Looking back with what I know now, the Average True Range (thanks Bill) was $0.887 and therefore my R was $2.66 (understanding why R is important comes from Trader Mike). Based on that, my initial stop of 1R should have been $56.32 and a 1R target of $61.64.

Looking the chart on Yahoo it is clear, in hindsight, that JNJ never came close to hitting the stop, with the lowest point in early March at around $57.50. In fact JNJ traded within the ATR for about four months and did not cross over until the close on June 21st at $61.79. Following the Yahoo chart, after the high of $61.79, JNJ came close to hitting the trailing stop a week later on June 28th, closing at $59.23, a mere ten cents away from the trailing stop at $59.13. After that point JNJ made a multi-month move up to the high on October 23rd of $69.41. Using that high close and setting the trailing stop at $66.75, the stop would have dictated a sell on November 8th using the $66.15 close.

Adhering to a stop would have kept me in the stock for a 10.8% gain in a little over 7 months. Expressed as R that is 2.70.


Bottom Line

Once again I had a random entry which, had I used a strict stop, would have resulted in a decent gain.

5 comments:

Sami said...

interesting... refreshingly different from all the other day-trade reviews out there.
i've got couple of questions. My understanding is that R is the percent of capital risked on the trade. If that's true, then how did you figure out your R by looking at the ATR of JNJ? Also what would the trailing stop be? and how did you pick that value?
i am sorry if these questions have already been answered in earlier posts. i am new to your blog and i have not read back posts.

p.s. one more suggestion. when you reference other sites, such as Trader Mike's for R, could you please link to the actual entries (if there are any) where the discussion occurred, instead of linking to the main homepage!

thanks much. i am glad i ran into your site.

NO DooDahs said...

If you go to TraderMike.net and check out the tag cloud or the subjects link on the left, click on "position sizing." That'll take you to a list of posts on the subject of R.

I got the idea of using variability of a stock for the stop loss from reading one of Tharpe's books.

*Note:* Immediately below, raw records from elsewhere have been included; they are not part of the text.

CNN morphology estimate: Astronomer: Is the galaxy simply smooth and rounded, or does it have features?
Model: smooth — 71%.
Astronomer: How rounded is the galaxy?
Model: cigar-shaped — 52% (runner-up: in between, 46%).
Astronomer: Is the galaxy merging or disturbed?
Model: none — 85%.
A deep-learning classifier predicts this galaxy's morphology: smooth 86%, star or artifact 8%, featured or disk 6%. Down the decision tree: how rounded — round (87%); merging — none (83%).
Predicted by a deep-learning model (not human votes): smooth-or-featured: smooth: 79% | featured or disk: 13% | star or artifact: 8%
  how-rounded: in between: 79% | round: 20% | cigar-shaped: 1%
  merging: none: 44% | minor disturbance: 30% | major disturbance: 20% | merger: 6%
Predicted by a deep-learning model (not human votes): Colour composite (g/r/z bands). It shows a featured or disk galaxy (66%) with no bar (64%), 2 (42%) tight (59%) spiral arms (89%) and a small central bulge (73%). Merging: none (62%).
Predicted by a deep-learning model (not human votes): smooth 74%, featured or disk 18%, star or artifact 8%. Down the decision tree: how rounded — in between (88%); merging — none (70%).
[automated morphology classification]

It's an old idea, not even his originally, and one of the earliest methods used the standard deviation i.e. bollinger band width. I use a multiple of the average true range in most cases.

Check out my last post on the subject.
http://www.billakanodoodahs.com/2006/12/position-size-margin-stop-loss-and-risk-of-ruin/

However you define the stop loss, the distance from entry to stop can be used, along with risk R, to size the position. Hopefully the post is relatively clear …

Merry Christmas!

Sami said...

thanks Bill, merry Christmas to you and yours.

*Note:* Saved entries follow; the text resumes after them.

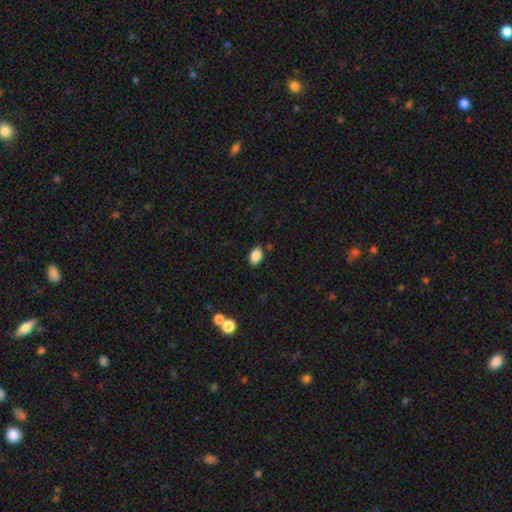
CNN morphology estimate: Smooth or featured? smooth (86%)
How rounded? in between (88%)
Merging? none (83%)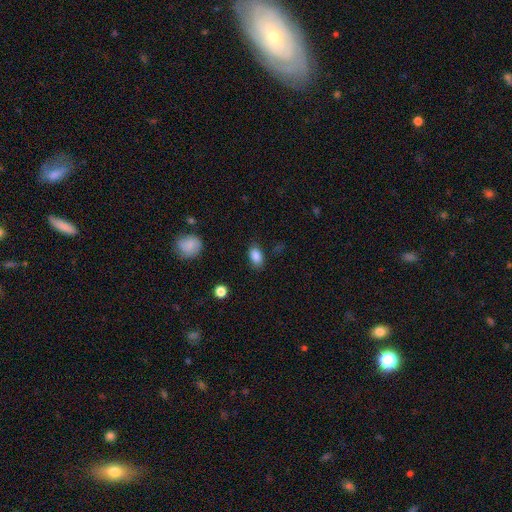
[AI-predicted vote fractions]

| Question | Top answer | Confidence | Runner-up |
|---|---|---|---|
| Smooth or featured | smooth | 87% | star or artifact (8%) |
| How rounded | in between | 89% | round (9%) |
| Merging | none | 80% | minor disturbance (14%) |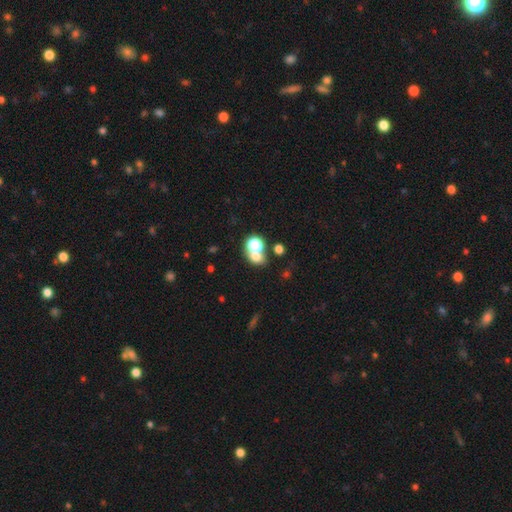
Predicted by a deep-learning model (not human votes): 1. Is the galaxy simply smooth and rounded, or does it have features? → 67% smooth, 18% star or artifact, 15% featured or disk.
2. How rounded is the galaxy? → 62% round, 36% in between, 1% cigar-shaped.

i was thinking of R in terms of % of capital risked and i totally zoned out and forgot about the volatility model. Thanks for the reminder.

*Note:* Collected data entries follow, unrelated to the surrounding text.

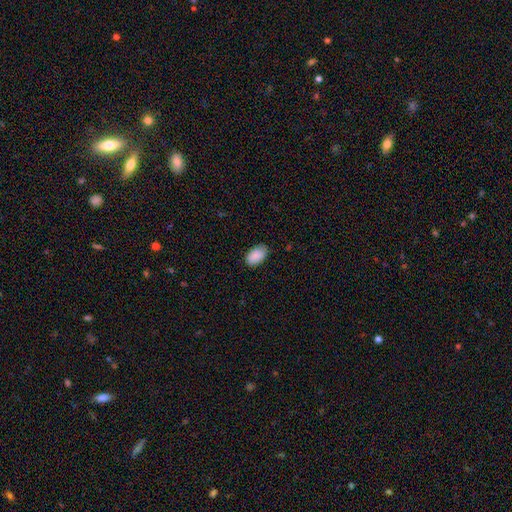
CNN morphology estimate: smooth 90%, star or artifact 7%, featured or disk 4%. Down the decision tree: how rounded — in between (93%); merging — none (81%).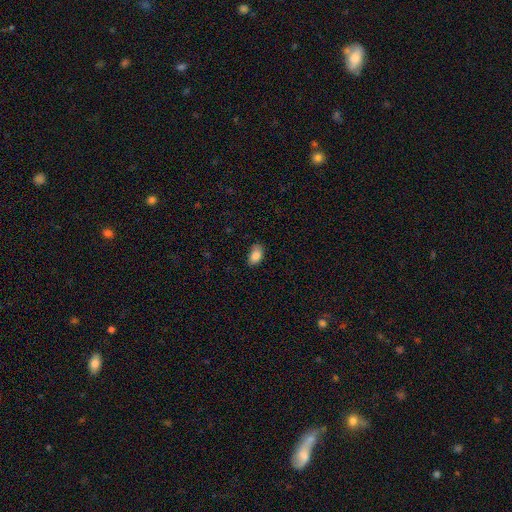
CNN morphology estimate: smooth 85%, star or artifact 8%, featured or disk 7%. Down the decision tree: how rounded — in between (90%); merging — none (77%).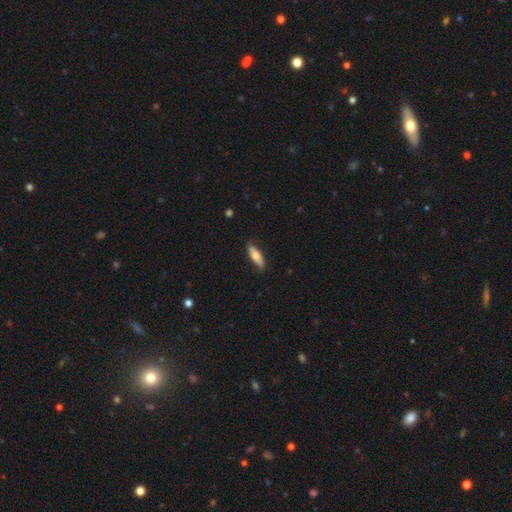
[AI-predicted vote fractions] Morphology: type=smooth (63%); roundness=cigar-shaped (55%); merging=none (85%).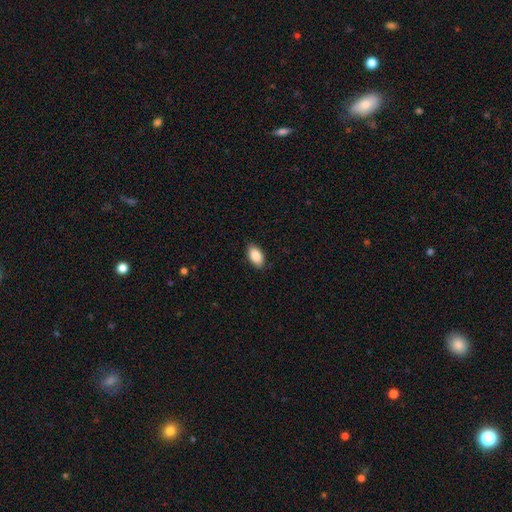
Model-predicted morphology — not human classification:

I use a slightly different approach, as i am more interested in position management and less in day/swing trades. Following an idea from Livermoore, i like to initially send a probe. I risk a fixed dollar amount for my initial entry. based on my risk, the distance between entry and stop and the stock price, i determine the position size. If the stock moves against me, then i am out my fixed amount. Otherwise, i add to the position as new setups develop. Every time i add to the position i move my stop for the whole position based on my last entry. Since i only add to profitable positions my R calculations take into account the existing profit. Also, since i am not day trading the position size depends on how much free cash i have.

Eventually, i either get stopped out based on my last entry, or i close the position to free up cash for higher probability plays.